The study was conducted on fourth and fifth-grade students from 15 elementary schools in Atlanta. Students from these schools were randomly assigned to participate in three field trips during the school year: One to an art museum, one to a symphony concert and one to a live theater performance.

According to Erickson, the researchers chose these field trips in order to broaden the students’ horizons.

“We really wanted to focus on kind of these cultural enriching field trips that bring students out of their world, into a bigger world that they have less exposure to,” she said.

Ultimately, the researchers found that students who went on different field trips scored higher on their end-of-grade exams, received higher overall grades, and had fewer absences and behavioral infractions than their peers.

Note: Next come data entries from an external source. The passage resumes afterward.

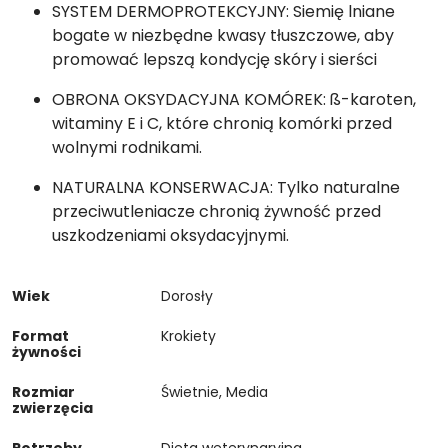
SYSTEM DERMOPROTEKCYJNY: Siemię lniane
bogate w niezbędne kwasy tłuszczowe, aby
promować lepszą kondycję skóry i sierści
OBRONA OKSYDACYJNA KOMÓREK: ß-karoten,
witaminy E i C, które chronią komórki przed
wolnymi rodnikami.
NATURALNA KONSERWACJA: Tylko naturalne
przeciwutleniacze chronią żywność przed
uszkodzeniami oksydacyjnymi.
Wiek
Dorosły
Format
Krokiety
żywności
Rozmiar
Świetnie, Media
zwierzęcia
Potrzeby
Dieta weterynaryjna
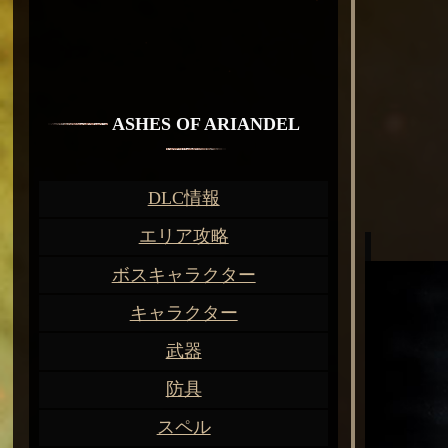
ASHES OF ARIANDEL
DLC情報
エリア攻略
ボスキャラクター
キャラクター
武器
防具
スペル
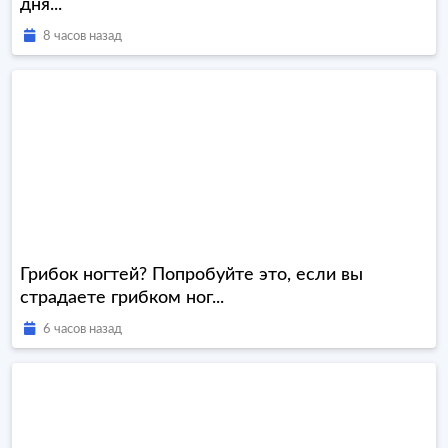
дня...
8 часов назад
Грибок ногтей? Попробуйте это, если вы
страдаете грибком ног...
6 часов назад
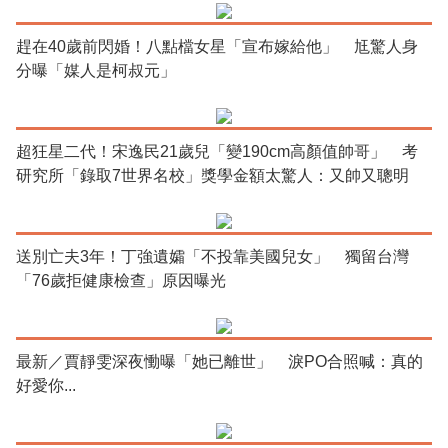
趕在40歲前閃婚！八點檔女星「宣布嫁給他」 尪驚人身
分曝「媒人是柯叔元」
超狂星二代！宋逸民21歲兒「變190cm高顏值帥哥」 考
研究所「錄取7世界名校」獎學金額太驚人：又帥又聰明
送別亡夫3年！丁強遺孀「不投靠美國兒女」 獨留台灣
「76歲拒健康檢查」原因曝光
最新／賈靜雯深夜慟曝「她已離世」 淚PO合照喊：真的
好愛你...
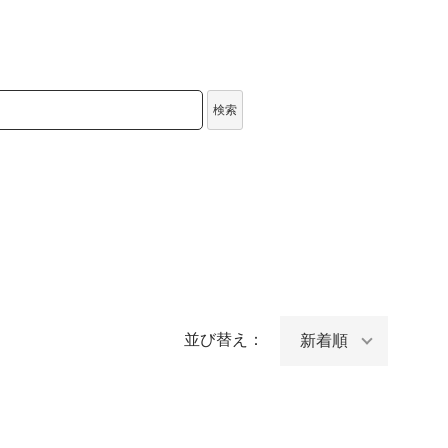
検索
並び替え：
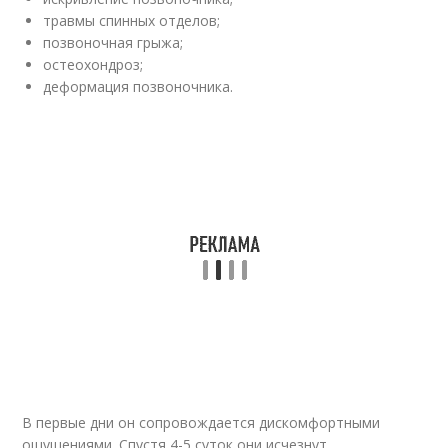
травмы спинных отделов;
позвоночная грыжа;
остеохондроз;
деформация позвоночника.
В первые дни он сопровождается дискомфортными
ощущениями. Спустя 4-5 суток они исчезнут.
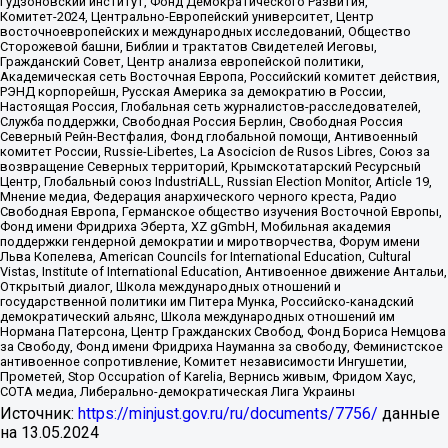
Гудзоновский институт, Фонд Демократического Развития,
Комитет-2024, Центрально-Европейский университет, Центр
восточноевропейских и международных исследований, Общество
Сторожевой башни, Библии и трактатов Свидетелей Иеговы,
Гражданский Совет, Центр анализа европейской политики,
Академическая сеть Восточная Европа, Российский комитет действия,
РЭНД корпорейшн, Русская Америка за демократию в России,
Настоящая Россия, Глобальная сеть журналистов-расследователей,
Служба поддержки, Свободная Россия Берлин, Свободная Россия
Северный Рейн-Вестфалия, Фонд глобальной помощи, Антивоенный
комитет России, Russie-Libertes, La Asocicion de Rusos Libres, Союз за
возвращение Северных территорий, Крымскотатарский Ресурсный
Центр, Глобальный союз IndustriALL, Russian Election Monitor, Article 19,
Мнение медиа, Федерация анархического черного креста, Радио
Свободная Европа, Германское общество изучения Восточной Европы,
Фонд имени Фридриха Эберта, XZ gGmbH, Мобильная академия
поддержки гендерной демократии и миротворчества, Форум имени
Льва Копелева, American Councils for International Education, Cultural
Vistas, Institute of International Education, Антивоенное движение Антальи,
Открытый диалог, Школа международных отношений и
государственной политики им Питера Мунка, Российско-канадский
демократический альянс, Школа международных отношений им
Нормана Патерсона, Центр Гражданских Свобод, Фонд Бориса Немцова
за Свободу, Фонд имени Фридриха Науманна за свободу, Феминистское
антивоенное сопротивление, Комитет независимости Ингушетии,
Прометей, Stop Occupation of Karelia, Вернись живым, Фридом Хаус,
СОТА медиа, Либерально-демократическая Лига Украины
Источник:
https://minjust.gov.ru/ru/documents/7756/
данные
на
13.05.2024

“In addition to the academic improvements, students who participated in multiple field trips were 12% of a standard deviation more likely to express a desire to consume arts in the future and nearly 14% of a standard deviation more likely to agree with the statement, ‘I believe people can have different opinions about the same thing,'” read a BYU press release.

“We tracked the students for a few years, and so after comparing the treatment students who received the field trips to the control students who didn’t receive the field trips, we find that treatment students actually experienced some significant positive impacts,” Erickson said. “One area is kind of in their desire to consume the arts and their tolerance, they report higher tolerance for people who are different from them, and then we see academic and behavior impacts.”

These positive impacts from attending the three field trips were even seen as long as three years later in student performance. Researchers will continue to follow this group of students in order to better understand the long-term impacts field trips can have on students.

“Our biggest kind of policy takeaway from this study is to say, schools you really can consider a wider range of activities without harming student academic performance,” Erickson said.